### Records provided:
*** Block opens ***
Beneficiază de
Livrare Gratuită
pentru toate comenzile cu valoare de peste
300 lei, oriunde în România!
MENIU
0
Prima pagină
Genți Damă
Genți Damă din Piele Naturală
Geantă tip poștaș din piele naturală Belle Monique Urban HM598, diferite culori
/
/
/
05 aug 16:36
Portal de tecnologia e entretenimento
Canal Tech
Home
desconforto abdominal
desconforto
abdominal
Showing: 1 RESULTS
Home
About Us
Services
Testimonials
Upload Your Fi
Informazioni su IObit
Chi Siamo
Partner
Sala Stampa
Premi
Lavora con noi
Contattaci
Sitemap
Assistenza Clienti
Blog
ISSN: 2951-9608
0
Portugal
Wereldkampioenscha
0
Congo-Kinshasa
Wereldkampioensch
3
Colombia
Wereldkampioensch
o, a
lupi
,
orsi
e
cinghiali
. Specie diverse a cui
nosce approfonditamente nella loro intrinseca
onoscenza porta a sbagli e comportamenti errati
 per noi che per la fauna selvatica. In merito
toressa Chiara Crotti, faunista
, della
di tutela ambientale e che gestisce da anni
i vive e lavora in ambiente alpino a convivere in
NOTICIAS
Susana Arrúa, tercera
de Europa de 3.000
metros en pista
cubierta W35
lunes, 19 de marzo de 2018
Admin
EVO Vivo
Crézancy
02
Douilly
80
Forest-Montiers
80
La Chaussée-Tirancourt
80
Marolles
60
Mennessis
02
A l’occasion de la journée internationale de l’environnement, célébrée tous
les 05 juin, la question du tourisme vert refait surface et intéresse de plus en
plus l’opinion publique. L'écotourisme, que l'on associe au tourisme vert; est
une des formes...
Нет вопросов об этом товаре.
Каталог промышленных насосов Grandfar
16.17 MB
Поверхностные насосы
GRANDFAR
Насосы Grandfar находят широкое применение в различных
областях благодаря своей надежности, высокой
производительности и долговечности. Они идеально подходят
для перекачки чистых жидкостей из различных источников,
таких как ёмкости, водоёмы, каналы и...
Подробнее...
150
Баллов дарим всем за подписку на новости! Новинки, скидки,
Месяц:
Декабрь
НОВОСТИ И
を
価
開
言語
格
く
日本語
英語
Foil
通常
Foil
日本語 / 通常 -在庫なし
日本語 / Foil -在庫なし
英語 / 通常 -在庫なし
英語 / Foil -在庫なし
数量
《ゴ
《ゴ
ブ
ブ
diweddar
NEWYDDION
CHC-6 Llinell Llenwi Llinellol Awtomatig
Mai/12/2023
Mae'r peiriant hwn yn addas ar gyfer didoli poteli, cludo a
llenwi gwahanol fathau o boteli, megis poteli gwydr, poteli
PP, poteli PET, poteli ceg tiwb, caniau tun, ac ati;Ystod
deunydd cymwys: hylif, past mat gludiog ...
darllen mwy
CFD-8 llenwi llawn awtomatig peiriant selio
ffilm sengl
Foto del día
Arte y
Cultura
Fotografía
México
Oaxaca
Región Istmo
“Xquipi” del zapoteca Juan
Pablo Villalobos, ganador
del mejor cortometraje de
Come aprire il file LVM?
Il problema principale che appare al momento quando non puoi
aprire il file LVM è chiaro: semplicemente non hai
*** Block closes ***
### Assignment:
Lay out the text lines from every entry above as one numbered list, leaving out any blank lines.

### Result for this exercise:
1. Beneficiază de
2. Livrare Gratuită
3. pentru toate comenzile cu valoare de peste
4. 300 lei, oriunde în România!
5. MENIU
6. 0
7. Prima pagină
8. Genți Damă
9. Genți Damă din Piele Naturală
10. Geantă tip poștaș din piele naturală Belle Monique Urban HM598, diferite culori
11. /
12. /
13. /
14. 05 aug 16:36
15. Portal de tecnologia e entretenimento
16. Canal Tech
17. Home
18. desconforto abdominal
19. desconforto
20. abdominal
21. Showing: 1 RESULTS
22. Home
23. About Us
24. Services
25. Testimonials
26. Upload Your Fi
27. Informazioni su IObit
28. Chi Siamo
29. Partner
30. Sala Stampa
31. Premi
32. Lavora con noi
33. Contattaci
34. Sitemap
35. Assistenza Clienti
36. Blog
37. ISSN: 2951-9608
38. 0
39. Portugal
40. Wereldkampioenscha
41. 0
42. Congo-Kinshasa
43. Wereldkampioensch
44. 3
45. Colombia
46. Wereldkampioensch
47. o, a
48. lupi
49. ,
50. orsi
51. e
52. cinghiali
53. . Specie diverse a cui
54. nosce approfonditamente nella loro intrinseca
55. onoscenza porta a sbagli e comportamenti errati
56.  per noi che per la fauna selvatica. In merito
57. toressa Chiara Crotti, faunista
58. , della
59. di tutela ambientale e che gestisce da anni
60. i vive e lavora in ambiente alpino a convivere in
61. NOTICIAS
62. Susana Arrúa, tercera
63. de Europa de 3.000
64. metros en pista
65. cubierta W35
66. lunes, 19 de marzo de 2018
67. Admin
68. EVO Vivo
69. Crézancy
70. 02
71. Douilly
72. 80
73. Forest-Montiers
74. 80
75. La Chaussée-Tirancourt
76. 80
77. Marolles
78. 60
79. Mennessis
80. 02
81. A l’occasion de la journée internationale de l’environnement, célébrée tous
82. les 05 juin, la question du tourisme vert refait surface et intéresse de plus en
83. plus l’opinion publique. L'écotourisme, que l'on associe au tourisme vert; est
84. une des formes...
85. Нет вопросов об этом товаре.
86. Каталог промышленных насосов Grandfar
87. 16.17 MB
88. Поверхностные насосы
89. GRANDFAR
90. Насосы Grandfar находят широкое применение в различных
91. областях благодаря своей надежности, высокой
92. производительности и долговечности. Они идеально подходят
93. для перекачки чистых жидкостей из различных источников,
94. таких как ёмкости, водоёмы, каналы и...
95. Подробнее...
96. 150
97. Баллов дарим всем за подписку на новости! Новинки, скидки,
98. Месяц:
99. Декабрь
100. НОВОСТИ И
101. を
102. 価
103. 開
104. 言語
105. 格
106. く
107. 日本語
108. 英語
109. Foil
110. 通常
111. Foil
112. 日本語 / 通常 -在庫なし
113. 日本語 / Foil -在庫なし
114. 英語 / 通常 -在庫なし
115. 英語 / Foil -在庫なし
116. 数量
117. 《ゴ
118. 《ゴ
119. ブ
120. ブ
121. diweddar
122. NEWYDDION
123. CHC-6 Llinell Llenwi Llinellol Awtomatig
124. Mai/12/2023
125. Mae'r peiriant hwn yn addas ar gyfer didoli poteli, cludo a
126. llenwi gwahanol fathau o boteli, megis poteli gwydr, poteli
127. PP, poteli PET, poteli ceg tiwb, caniau tun, ac ati;Ystod
128. deunydd cymwys: hylif, past mat gludiog ...
129. darllen mwy
130. CFD-8 llenwi llawn awtomatig peiriant selio
131. ffilm sengl
132. Foto del día
133. Arte y
134. Cultura
135. Fotografía
136. México
137. Oaxaca
138. Región Istmo
139. “Xquipi” del zapoteca Juan
140. Pablo Villalobos, ganador
141. del mejor cortometraje de
142. Come aprire il file LVM?
143. Il problema principale che appare al momento quando non puoi
144. aprire il file LVM è chiaro: semplicemente non hai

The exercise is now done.